Vous êtes coutumier de Locarno pour vos cours métrages ; comment s’est déroulé le passage au long métrage ?
Ce qui est dur, c’est qu’il faut être très exigent tout le temps. Il faut assumer les décisions rapides, tout le temps suivre le parcours de son film et ne pas le perdre. On est souvent sollicité par des problèmes extérieurs, de scénario, de logistique, de finances, etc.

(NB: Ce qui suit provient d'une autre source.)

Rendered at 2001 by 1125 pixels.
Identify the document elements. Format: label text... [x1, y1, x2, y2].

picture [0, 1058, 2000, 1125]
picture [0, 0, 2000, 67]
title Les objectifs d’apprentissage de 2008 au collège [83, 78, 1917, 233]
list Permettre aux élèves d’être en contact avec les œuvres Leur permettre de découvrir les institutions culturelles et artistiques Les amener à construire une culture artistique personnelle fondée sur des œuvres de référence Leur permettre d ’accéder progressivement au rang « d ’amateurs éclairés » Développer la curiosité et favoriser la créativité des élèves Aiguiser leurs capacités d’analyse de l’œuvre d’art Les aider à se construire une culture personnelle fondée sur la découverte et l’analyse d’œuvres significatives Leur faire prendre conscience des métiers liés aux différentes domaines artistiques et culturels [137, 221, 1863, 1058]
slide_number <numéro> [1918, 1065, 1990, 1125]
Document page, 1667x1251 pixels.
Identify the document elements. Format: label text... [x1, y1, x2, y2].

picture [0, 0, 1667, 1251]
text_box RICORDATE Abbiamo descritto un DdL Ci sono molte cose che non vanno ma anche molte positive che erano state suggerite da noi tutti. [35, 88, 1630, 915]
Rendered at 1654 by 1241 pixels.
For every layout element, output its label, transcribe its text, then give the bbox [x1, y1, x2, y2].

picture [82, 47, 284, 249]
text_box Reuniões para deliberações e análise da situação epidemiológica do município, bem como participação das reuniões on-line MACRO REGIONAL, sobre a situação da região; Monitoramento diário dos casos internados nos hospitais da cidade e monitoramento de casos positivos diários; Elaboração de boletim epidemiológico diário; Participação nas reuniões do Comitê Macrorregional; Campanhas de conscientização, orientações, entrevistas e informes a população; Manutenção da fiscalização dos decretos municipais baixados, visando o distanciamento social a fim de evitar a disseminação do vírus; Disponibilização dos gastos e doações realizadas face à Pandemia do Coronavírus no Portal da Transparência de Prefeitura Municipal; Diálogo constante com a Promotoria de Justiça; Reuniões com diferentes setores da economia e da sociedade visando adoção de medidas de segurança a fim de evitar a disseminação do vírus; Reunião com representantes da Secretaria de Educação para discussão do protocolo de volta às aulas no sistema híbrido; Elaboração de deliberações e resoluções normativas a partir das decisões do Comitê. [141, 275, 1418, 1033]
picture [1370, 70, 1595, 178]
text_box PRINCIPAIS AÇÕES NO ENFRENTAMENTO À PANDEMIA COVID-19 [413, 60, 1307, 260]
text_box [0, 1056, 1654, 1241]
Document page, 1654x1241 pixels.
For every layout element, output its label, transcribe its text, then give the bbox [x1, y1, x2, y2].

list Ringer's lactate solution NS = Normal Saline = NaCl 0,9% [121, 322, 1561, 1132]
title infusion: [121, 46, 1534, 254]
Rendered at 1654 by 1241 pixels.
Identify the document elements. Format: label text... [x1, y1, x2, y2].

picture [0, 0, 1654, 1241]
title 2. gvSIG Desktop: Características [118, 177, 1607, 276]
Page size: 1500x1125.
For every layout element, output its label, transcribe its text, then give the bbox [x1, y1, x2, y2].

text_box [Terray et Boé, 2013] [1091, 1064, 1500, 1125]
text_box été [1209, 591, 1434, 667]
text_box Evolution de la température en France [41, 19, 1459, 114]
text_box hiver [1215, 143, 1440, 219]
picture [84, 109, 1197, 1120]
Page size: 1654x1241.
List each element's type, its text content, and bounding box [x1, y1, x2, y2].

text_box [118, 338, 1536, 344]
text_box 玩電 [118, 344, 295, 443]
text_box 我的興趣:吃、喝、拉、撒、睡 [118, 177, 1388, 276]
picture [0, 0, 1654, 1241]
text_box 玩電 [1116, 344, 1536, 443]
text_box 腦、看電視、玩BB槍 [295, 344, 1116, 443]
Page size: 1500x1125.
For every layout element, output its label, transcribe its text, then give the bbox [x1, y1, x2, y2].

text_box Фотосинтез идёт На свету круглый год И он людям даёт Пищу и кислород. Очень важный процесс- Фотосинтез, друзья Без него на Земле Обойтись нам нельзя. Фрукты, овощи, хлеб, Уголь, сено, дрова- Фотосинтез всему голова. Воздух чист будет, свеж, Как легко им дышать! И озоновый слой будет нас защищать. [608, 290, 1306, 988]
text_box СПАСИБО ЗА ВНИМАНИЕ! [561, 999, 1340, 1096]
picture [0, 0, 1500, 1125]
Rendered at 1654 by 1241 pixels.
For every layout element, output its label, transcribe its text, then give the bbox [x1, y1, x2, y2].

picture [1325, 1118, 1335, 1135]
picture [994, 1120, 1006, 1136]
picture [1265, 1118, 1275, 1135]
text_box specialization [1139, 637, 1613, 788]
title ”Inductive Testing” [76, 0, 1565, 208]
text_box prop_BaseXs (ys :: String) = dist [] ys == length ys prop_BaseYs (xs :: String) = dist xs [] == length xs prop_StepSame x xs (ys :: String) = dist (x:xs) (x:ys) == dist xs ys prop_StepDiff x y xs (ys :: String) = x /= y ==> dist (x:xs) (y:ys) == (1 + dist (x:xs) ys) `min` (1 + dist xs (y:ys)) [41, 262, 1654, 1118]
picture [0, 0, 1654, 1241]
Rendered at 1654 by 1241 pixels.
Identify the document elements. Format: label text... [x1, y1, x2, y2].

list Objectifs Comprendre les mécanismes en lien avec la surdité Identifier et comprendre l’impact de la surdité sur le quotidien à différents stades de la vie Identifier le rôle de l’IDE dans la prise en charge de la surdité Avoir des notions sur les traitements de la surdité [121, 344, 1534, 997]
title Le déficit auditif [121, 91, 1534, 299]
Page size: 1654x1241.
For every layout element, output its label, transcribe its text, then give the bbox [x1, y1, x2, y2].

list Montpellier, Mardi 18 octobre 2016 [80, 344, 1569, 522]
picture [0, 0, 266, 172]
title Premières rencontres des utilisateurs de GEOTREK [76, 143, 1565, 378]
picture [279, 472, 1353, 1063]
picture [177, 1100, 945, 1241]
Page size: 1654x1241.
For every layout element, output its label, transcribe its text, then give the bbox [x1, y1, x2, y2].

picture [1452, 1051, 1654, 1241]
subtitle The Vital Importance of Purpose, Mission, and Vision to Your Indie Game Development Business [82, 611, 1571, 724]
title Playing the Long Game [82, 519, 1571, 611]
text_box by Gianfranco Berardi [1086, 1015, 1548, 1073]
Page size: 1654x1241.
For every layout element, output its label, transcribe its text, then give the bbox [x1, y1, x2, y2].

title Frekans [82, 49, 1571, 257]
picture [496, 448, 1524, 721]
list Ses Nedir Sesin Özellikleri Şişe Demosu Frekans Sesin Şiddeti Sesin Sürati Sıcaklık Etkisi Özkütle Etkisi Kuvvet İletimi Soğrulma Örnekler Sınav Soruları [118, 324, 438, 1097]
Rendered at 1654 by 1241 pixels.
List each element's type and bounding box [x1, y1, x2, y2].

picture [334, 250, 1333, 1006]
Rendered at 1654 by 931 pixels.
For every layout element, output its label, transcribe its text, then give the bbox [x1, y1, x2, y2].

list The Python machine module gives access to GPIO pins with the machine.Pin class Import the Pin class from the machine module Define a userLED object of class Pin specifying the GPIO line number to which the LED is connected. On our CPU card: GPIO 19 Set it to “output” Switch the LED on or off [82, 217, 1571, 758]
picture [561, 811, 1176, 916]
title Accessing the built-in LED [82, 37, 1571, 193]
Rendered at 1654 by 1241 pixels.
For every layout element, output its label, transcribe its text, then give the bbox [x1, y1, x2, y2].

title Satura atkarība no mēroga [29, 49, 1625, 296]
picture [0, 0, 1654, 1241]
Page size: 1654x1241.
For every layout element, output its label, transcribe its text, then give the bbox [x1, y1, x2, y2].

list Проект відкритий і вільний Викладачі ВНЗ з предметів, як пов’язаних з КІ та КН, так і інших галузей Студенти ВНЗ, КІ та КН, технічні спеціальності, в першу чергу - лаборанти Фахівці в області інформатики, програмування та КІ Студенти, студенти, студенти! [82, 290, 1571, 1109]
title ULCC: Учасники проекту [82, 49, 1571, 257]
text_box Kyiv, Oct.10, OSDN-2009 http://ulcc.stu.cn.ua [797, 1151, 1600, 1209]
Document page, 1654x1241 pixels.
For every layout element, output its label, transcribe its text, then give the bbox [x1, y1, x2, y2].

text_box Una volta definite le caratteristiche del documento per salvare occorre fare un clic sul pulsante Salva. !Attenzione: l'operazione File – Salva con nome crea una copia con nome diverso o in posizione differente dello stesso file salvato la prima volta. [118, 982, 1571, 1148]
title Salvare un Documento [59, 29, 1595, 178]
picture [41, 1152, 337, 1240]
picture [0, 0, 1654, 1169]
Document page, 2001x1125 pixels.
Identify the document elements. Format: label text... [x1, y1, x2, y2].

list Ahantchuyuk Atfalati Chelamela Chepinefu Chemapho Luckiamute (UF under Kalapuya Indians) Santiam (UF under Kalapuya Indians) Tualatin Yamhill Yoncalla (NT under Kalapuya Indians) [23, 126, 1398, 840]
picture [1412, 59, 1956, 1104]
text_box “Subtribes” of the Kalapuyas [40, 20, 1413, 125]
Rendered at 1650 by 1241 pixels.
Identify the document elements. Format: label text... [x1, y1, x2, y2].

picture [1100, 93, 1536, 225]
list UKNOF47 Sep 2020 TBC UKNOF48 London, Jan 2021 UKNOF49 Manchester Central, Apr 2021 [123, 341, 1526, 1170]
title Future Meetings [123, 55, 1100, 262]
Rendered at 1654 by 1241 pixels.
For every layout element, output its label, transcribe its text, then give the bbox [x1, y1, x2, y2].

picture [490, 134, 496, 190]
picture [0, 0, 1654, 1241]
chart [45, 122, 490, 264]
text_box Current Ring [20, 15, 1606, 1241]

A un moment donné, il faut prendre les bonnes décisions, c’est exaltant – c’est le travail du réalisateur, le seul garant de la cohérence et de la finalité du film in fine, c’est ce travail qu’il faut tout le temps assumer, inlassablement.

Le festival de Locarno est-il important pour la visibilité de vos films ?
Oui, c’est un moment important parce que, d’abord, c’est émouvant de présenter son film pour la première à un public qui le découvre. En plus, Locarno est un festival qui a pour vocation de défricher de nouveaux films, de nouveaux talents, de nouveaux réalisateurs et c’est vrai que j’ai un rapport assez privilégié avec ce festival avec mes courts métrages. C’est un bonheur de présenter mon premier long métrage ici même s‘ il y a un peu d’appréhension.

Qualifierez-vous votre œuvre de cinéma d’auteur ou cinéma populaire avec une exigence de qualité ?
Je pense qu’il faut être auteur et défendre un univers qui nous est propre, c’est là la force de notre cinéma. Si, en plus, notre cinéma est populaire et de qualité, c’est important de pouvoir s’adresser à un destinataire, peu importe le nombre, et que ce public ait plaisir en voyant mon film.

Votre film a un financement essentiellement français, des acteurs français, des lieux français ...
Il est vrai que le financement étant en majorité français, il coulait de source d’avoir des acteurs et des décors français. Je suis installé à Paris et j’ai donc plus de contacts professionnels en France. Mais j’avais besoin pour ce film de me raccrocher à un élément qui m’est proche, qui me rappelle mes racines, c’est pourquoi j’ai voulu tourner à Lyon où passe le Rhône qui naît en … Valais.